Many visitors have explored the subterranean labyrinth of Jewel Cave … but few have descended 324 feet into the cavern while perched atop an elevator. For Golden West Network Technician Brian Voss, it was all in a day’s work.  

“The telephone people get to see all the behind-the-scenes stuff,” he explains. “Some of the most interesting things occur there.”  

National Park Service Approves Elevator Upgrade 

Brian and Network Technician Tim Sexton (shown in photo to left) got to enjoy the unique vantage point from atop the elevator while working on a recent project at Jewel Cave National Monument. The National Park Service needed to upgrade the elevator shaft as part of an ongoing modernization project at the cave. Installed in the 1960s, the shaft had undergone little maintenance in the intervening decades — and its age was beginning to show. This was inevitable due to the cave’s humid environment.  

 “Nothing big had been done in the shaft over the years,” Brian says. “The original anchors and steel beams were still there but starting to rust out. It was time for an overhaul.”  

After patching deteriorating concrete, the next step involved installing new steel beams. This required dismantling the entire shaft and constructing a new hoist room. Construction crews also had to contend with Golden West telephone lines, which had been placed in the shaft in the early 1980s to provide service to the park.  

That’s when Brian and Tim were called in.  

Golden West Installs New Cables and Equipment

Copper telephone cables were installed through an outside entrance to the cave known as “the portal,” which also doubles as a maintenance shaft/emergency exit. From there, the cable was strung over rock and through the tunnel and up the elevator shaft to an equipment room.

“The telephone room was clear up in the penthouse, per se, above the elevator shaft,” Brian says. “That’s where all the cable and phone equipment ultimately ended up.”

In addition to removing and replacing the equipment, new cable had to be run through the shaft. This required careful coordination with the contractors working on the steel beams. Not only that, but all materials had to meet Jewel Cave National Monument specifications: everything in the shaft had to be non-corrosive.  

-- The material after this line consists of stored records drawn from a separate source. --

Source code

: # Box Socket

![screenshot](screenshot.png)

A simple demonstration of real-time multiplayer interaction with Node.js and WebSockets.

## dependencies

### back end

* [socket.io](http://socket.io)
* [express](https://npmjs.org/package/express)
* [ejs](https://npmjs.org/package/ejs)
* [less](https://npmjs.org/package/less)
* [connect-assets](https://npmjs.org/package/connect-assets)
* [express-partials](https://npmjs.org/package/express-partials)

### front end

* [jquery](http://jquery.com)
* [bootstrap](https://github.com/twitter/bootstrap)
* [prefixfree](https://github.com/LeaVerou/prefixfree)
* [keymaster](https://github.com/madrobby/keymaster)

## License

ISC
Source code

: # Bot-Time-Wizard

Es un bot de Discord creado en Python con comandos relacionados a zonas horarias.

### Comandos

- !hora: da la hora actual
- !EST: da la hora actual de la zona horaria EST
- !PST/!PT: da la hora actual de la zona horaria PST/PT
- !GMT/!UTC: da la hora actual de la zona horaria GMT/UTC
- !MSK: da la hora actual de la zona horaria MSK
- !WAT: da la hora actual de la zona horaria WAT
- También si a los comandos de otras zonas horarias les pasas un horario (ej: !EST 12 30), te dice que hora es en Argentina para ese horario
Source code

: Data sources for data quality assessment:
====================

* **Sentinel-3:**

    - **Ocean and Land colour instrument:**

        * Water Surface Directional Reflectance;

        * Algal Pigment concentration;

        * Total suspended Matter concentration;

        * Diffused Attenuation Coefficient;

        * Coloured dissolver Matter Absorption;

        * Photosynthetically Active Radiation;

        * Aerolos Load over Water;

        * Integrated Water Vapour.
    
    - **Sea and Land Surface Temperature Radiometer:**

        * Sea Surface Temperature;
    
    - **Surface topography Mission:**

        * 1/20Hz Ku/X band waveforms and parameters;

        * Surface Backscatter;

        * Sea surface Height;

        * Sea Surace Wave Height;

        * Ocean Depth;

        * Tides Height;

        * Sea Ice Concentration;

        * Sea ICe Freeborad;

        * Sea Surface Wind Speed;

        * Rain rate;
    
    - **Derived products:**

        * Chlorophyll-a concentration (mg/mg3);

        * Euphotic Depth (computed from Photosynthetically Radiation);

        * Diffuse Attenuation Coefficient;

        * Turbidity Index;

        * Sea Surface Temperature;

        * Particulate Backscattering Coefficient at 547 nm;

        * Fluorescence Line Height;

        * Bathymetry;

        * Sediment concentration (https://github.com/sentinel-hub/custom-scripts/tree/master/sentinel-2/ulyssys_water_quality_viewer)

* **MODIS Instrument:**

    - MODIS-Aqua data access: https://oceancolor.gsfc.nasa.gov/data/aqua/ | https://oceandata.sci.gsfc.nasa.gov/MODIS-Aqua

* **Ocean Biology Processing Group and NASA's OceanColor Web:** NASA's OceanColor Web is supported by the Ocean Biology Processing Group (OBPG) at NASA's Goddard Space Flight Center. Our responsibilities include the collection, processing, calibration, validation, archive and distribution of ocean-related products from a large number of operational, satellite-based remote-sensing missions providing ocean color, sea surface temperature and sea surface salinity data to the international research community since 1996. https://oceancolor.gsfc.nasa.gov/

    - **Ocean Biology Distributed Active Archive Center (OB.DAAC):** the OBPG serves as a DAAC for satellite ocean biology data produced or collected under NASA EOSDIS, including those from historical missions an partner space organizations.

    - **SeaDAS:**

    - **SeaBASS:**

“We went with all stainless-steel brackets, nuts, bolts, and hardware anchors,” Brian explains. “Stuff that is not going to rust.”  

It sounds labor-intensive, but Golden West’s physical work was completed in only three days. Brian, for one, appreciates the opportunity to be involved in such a special project. 

“It wasn’t the physical work that was exceptional,” he says. “Guys have been doing that for years. But we were down in a National Park cave. Not everybody can say they’ve had an opportunity to do that!”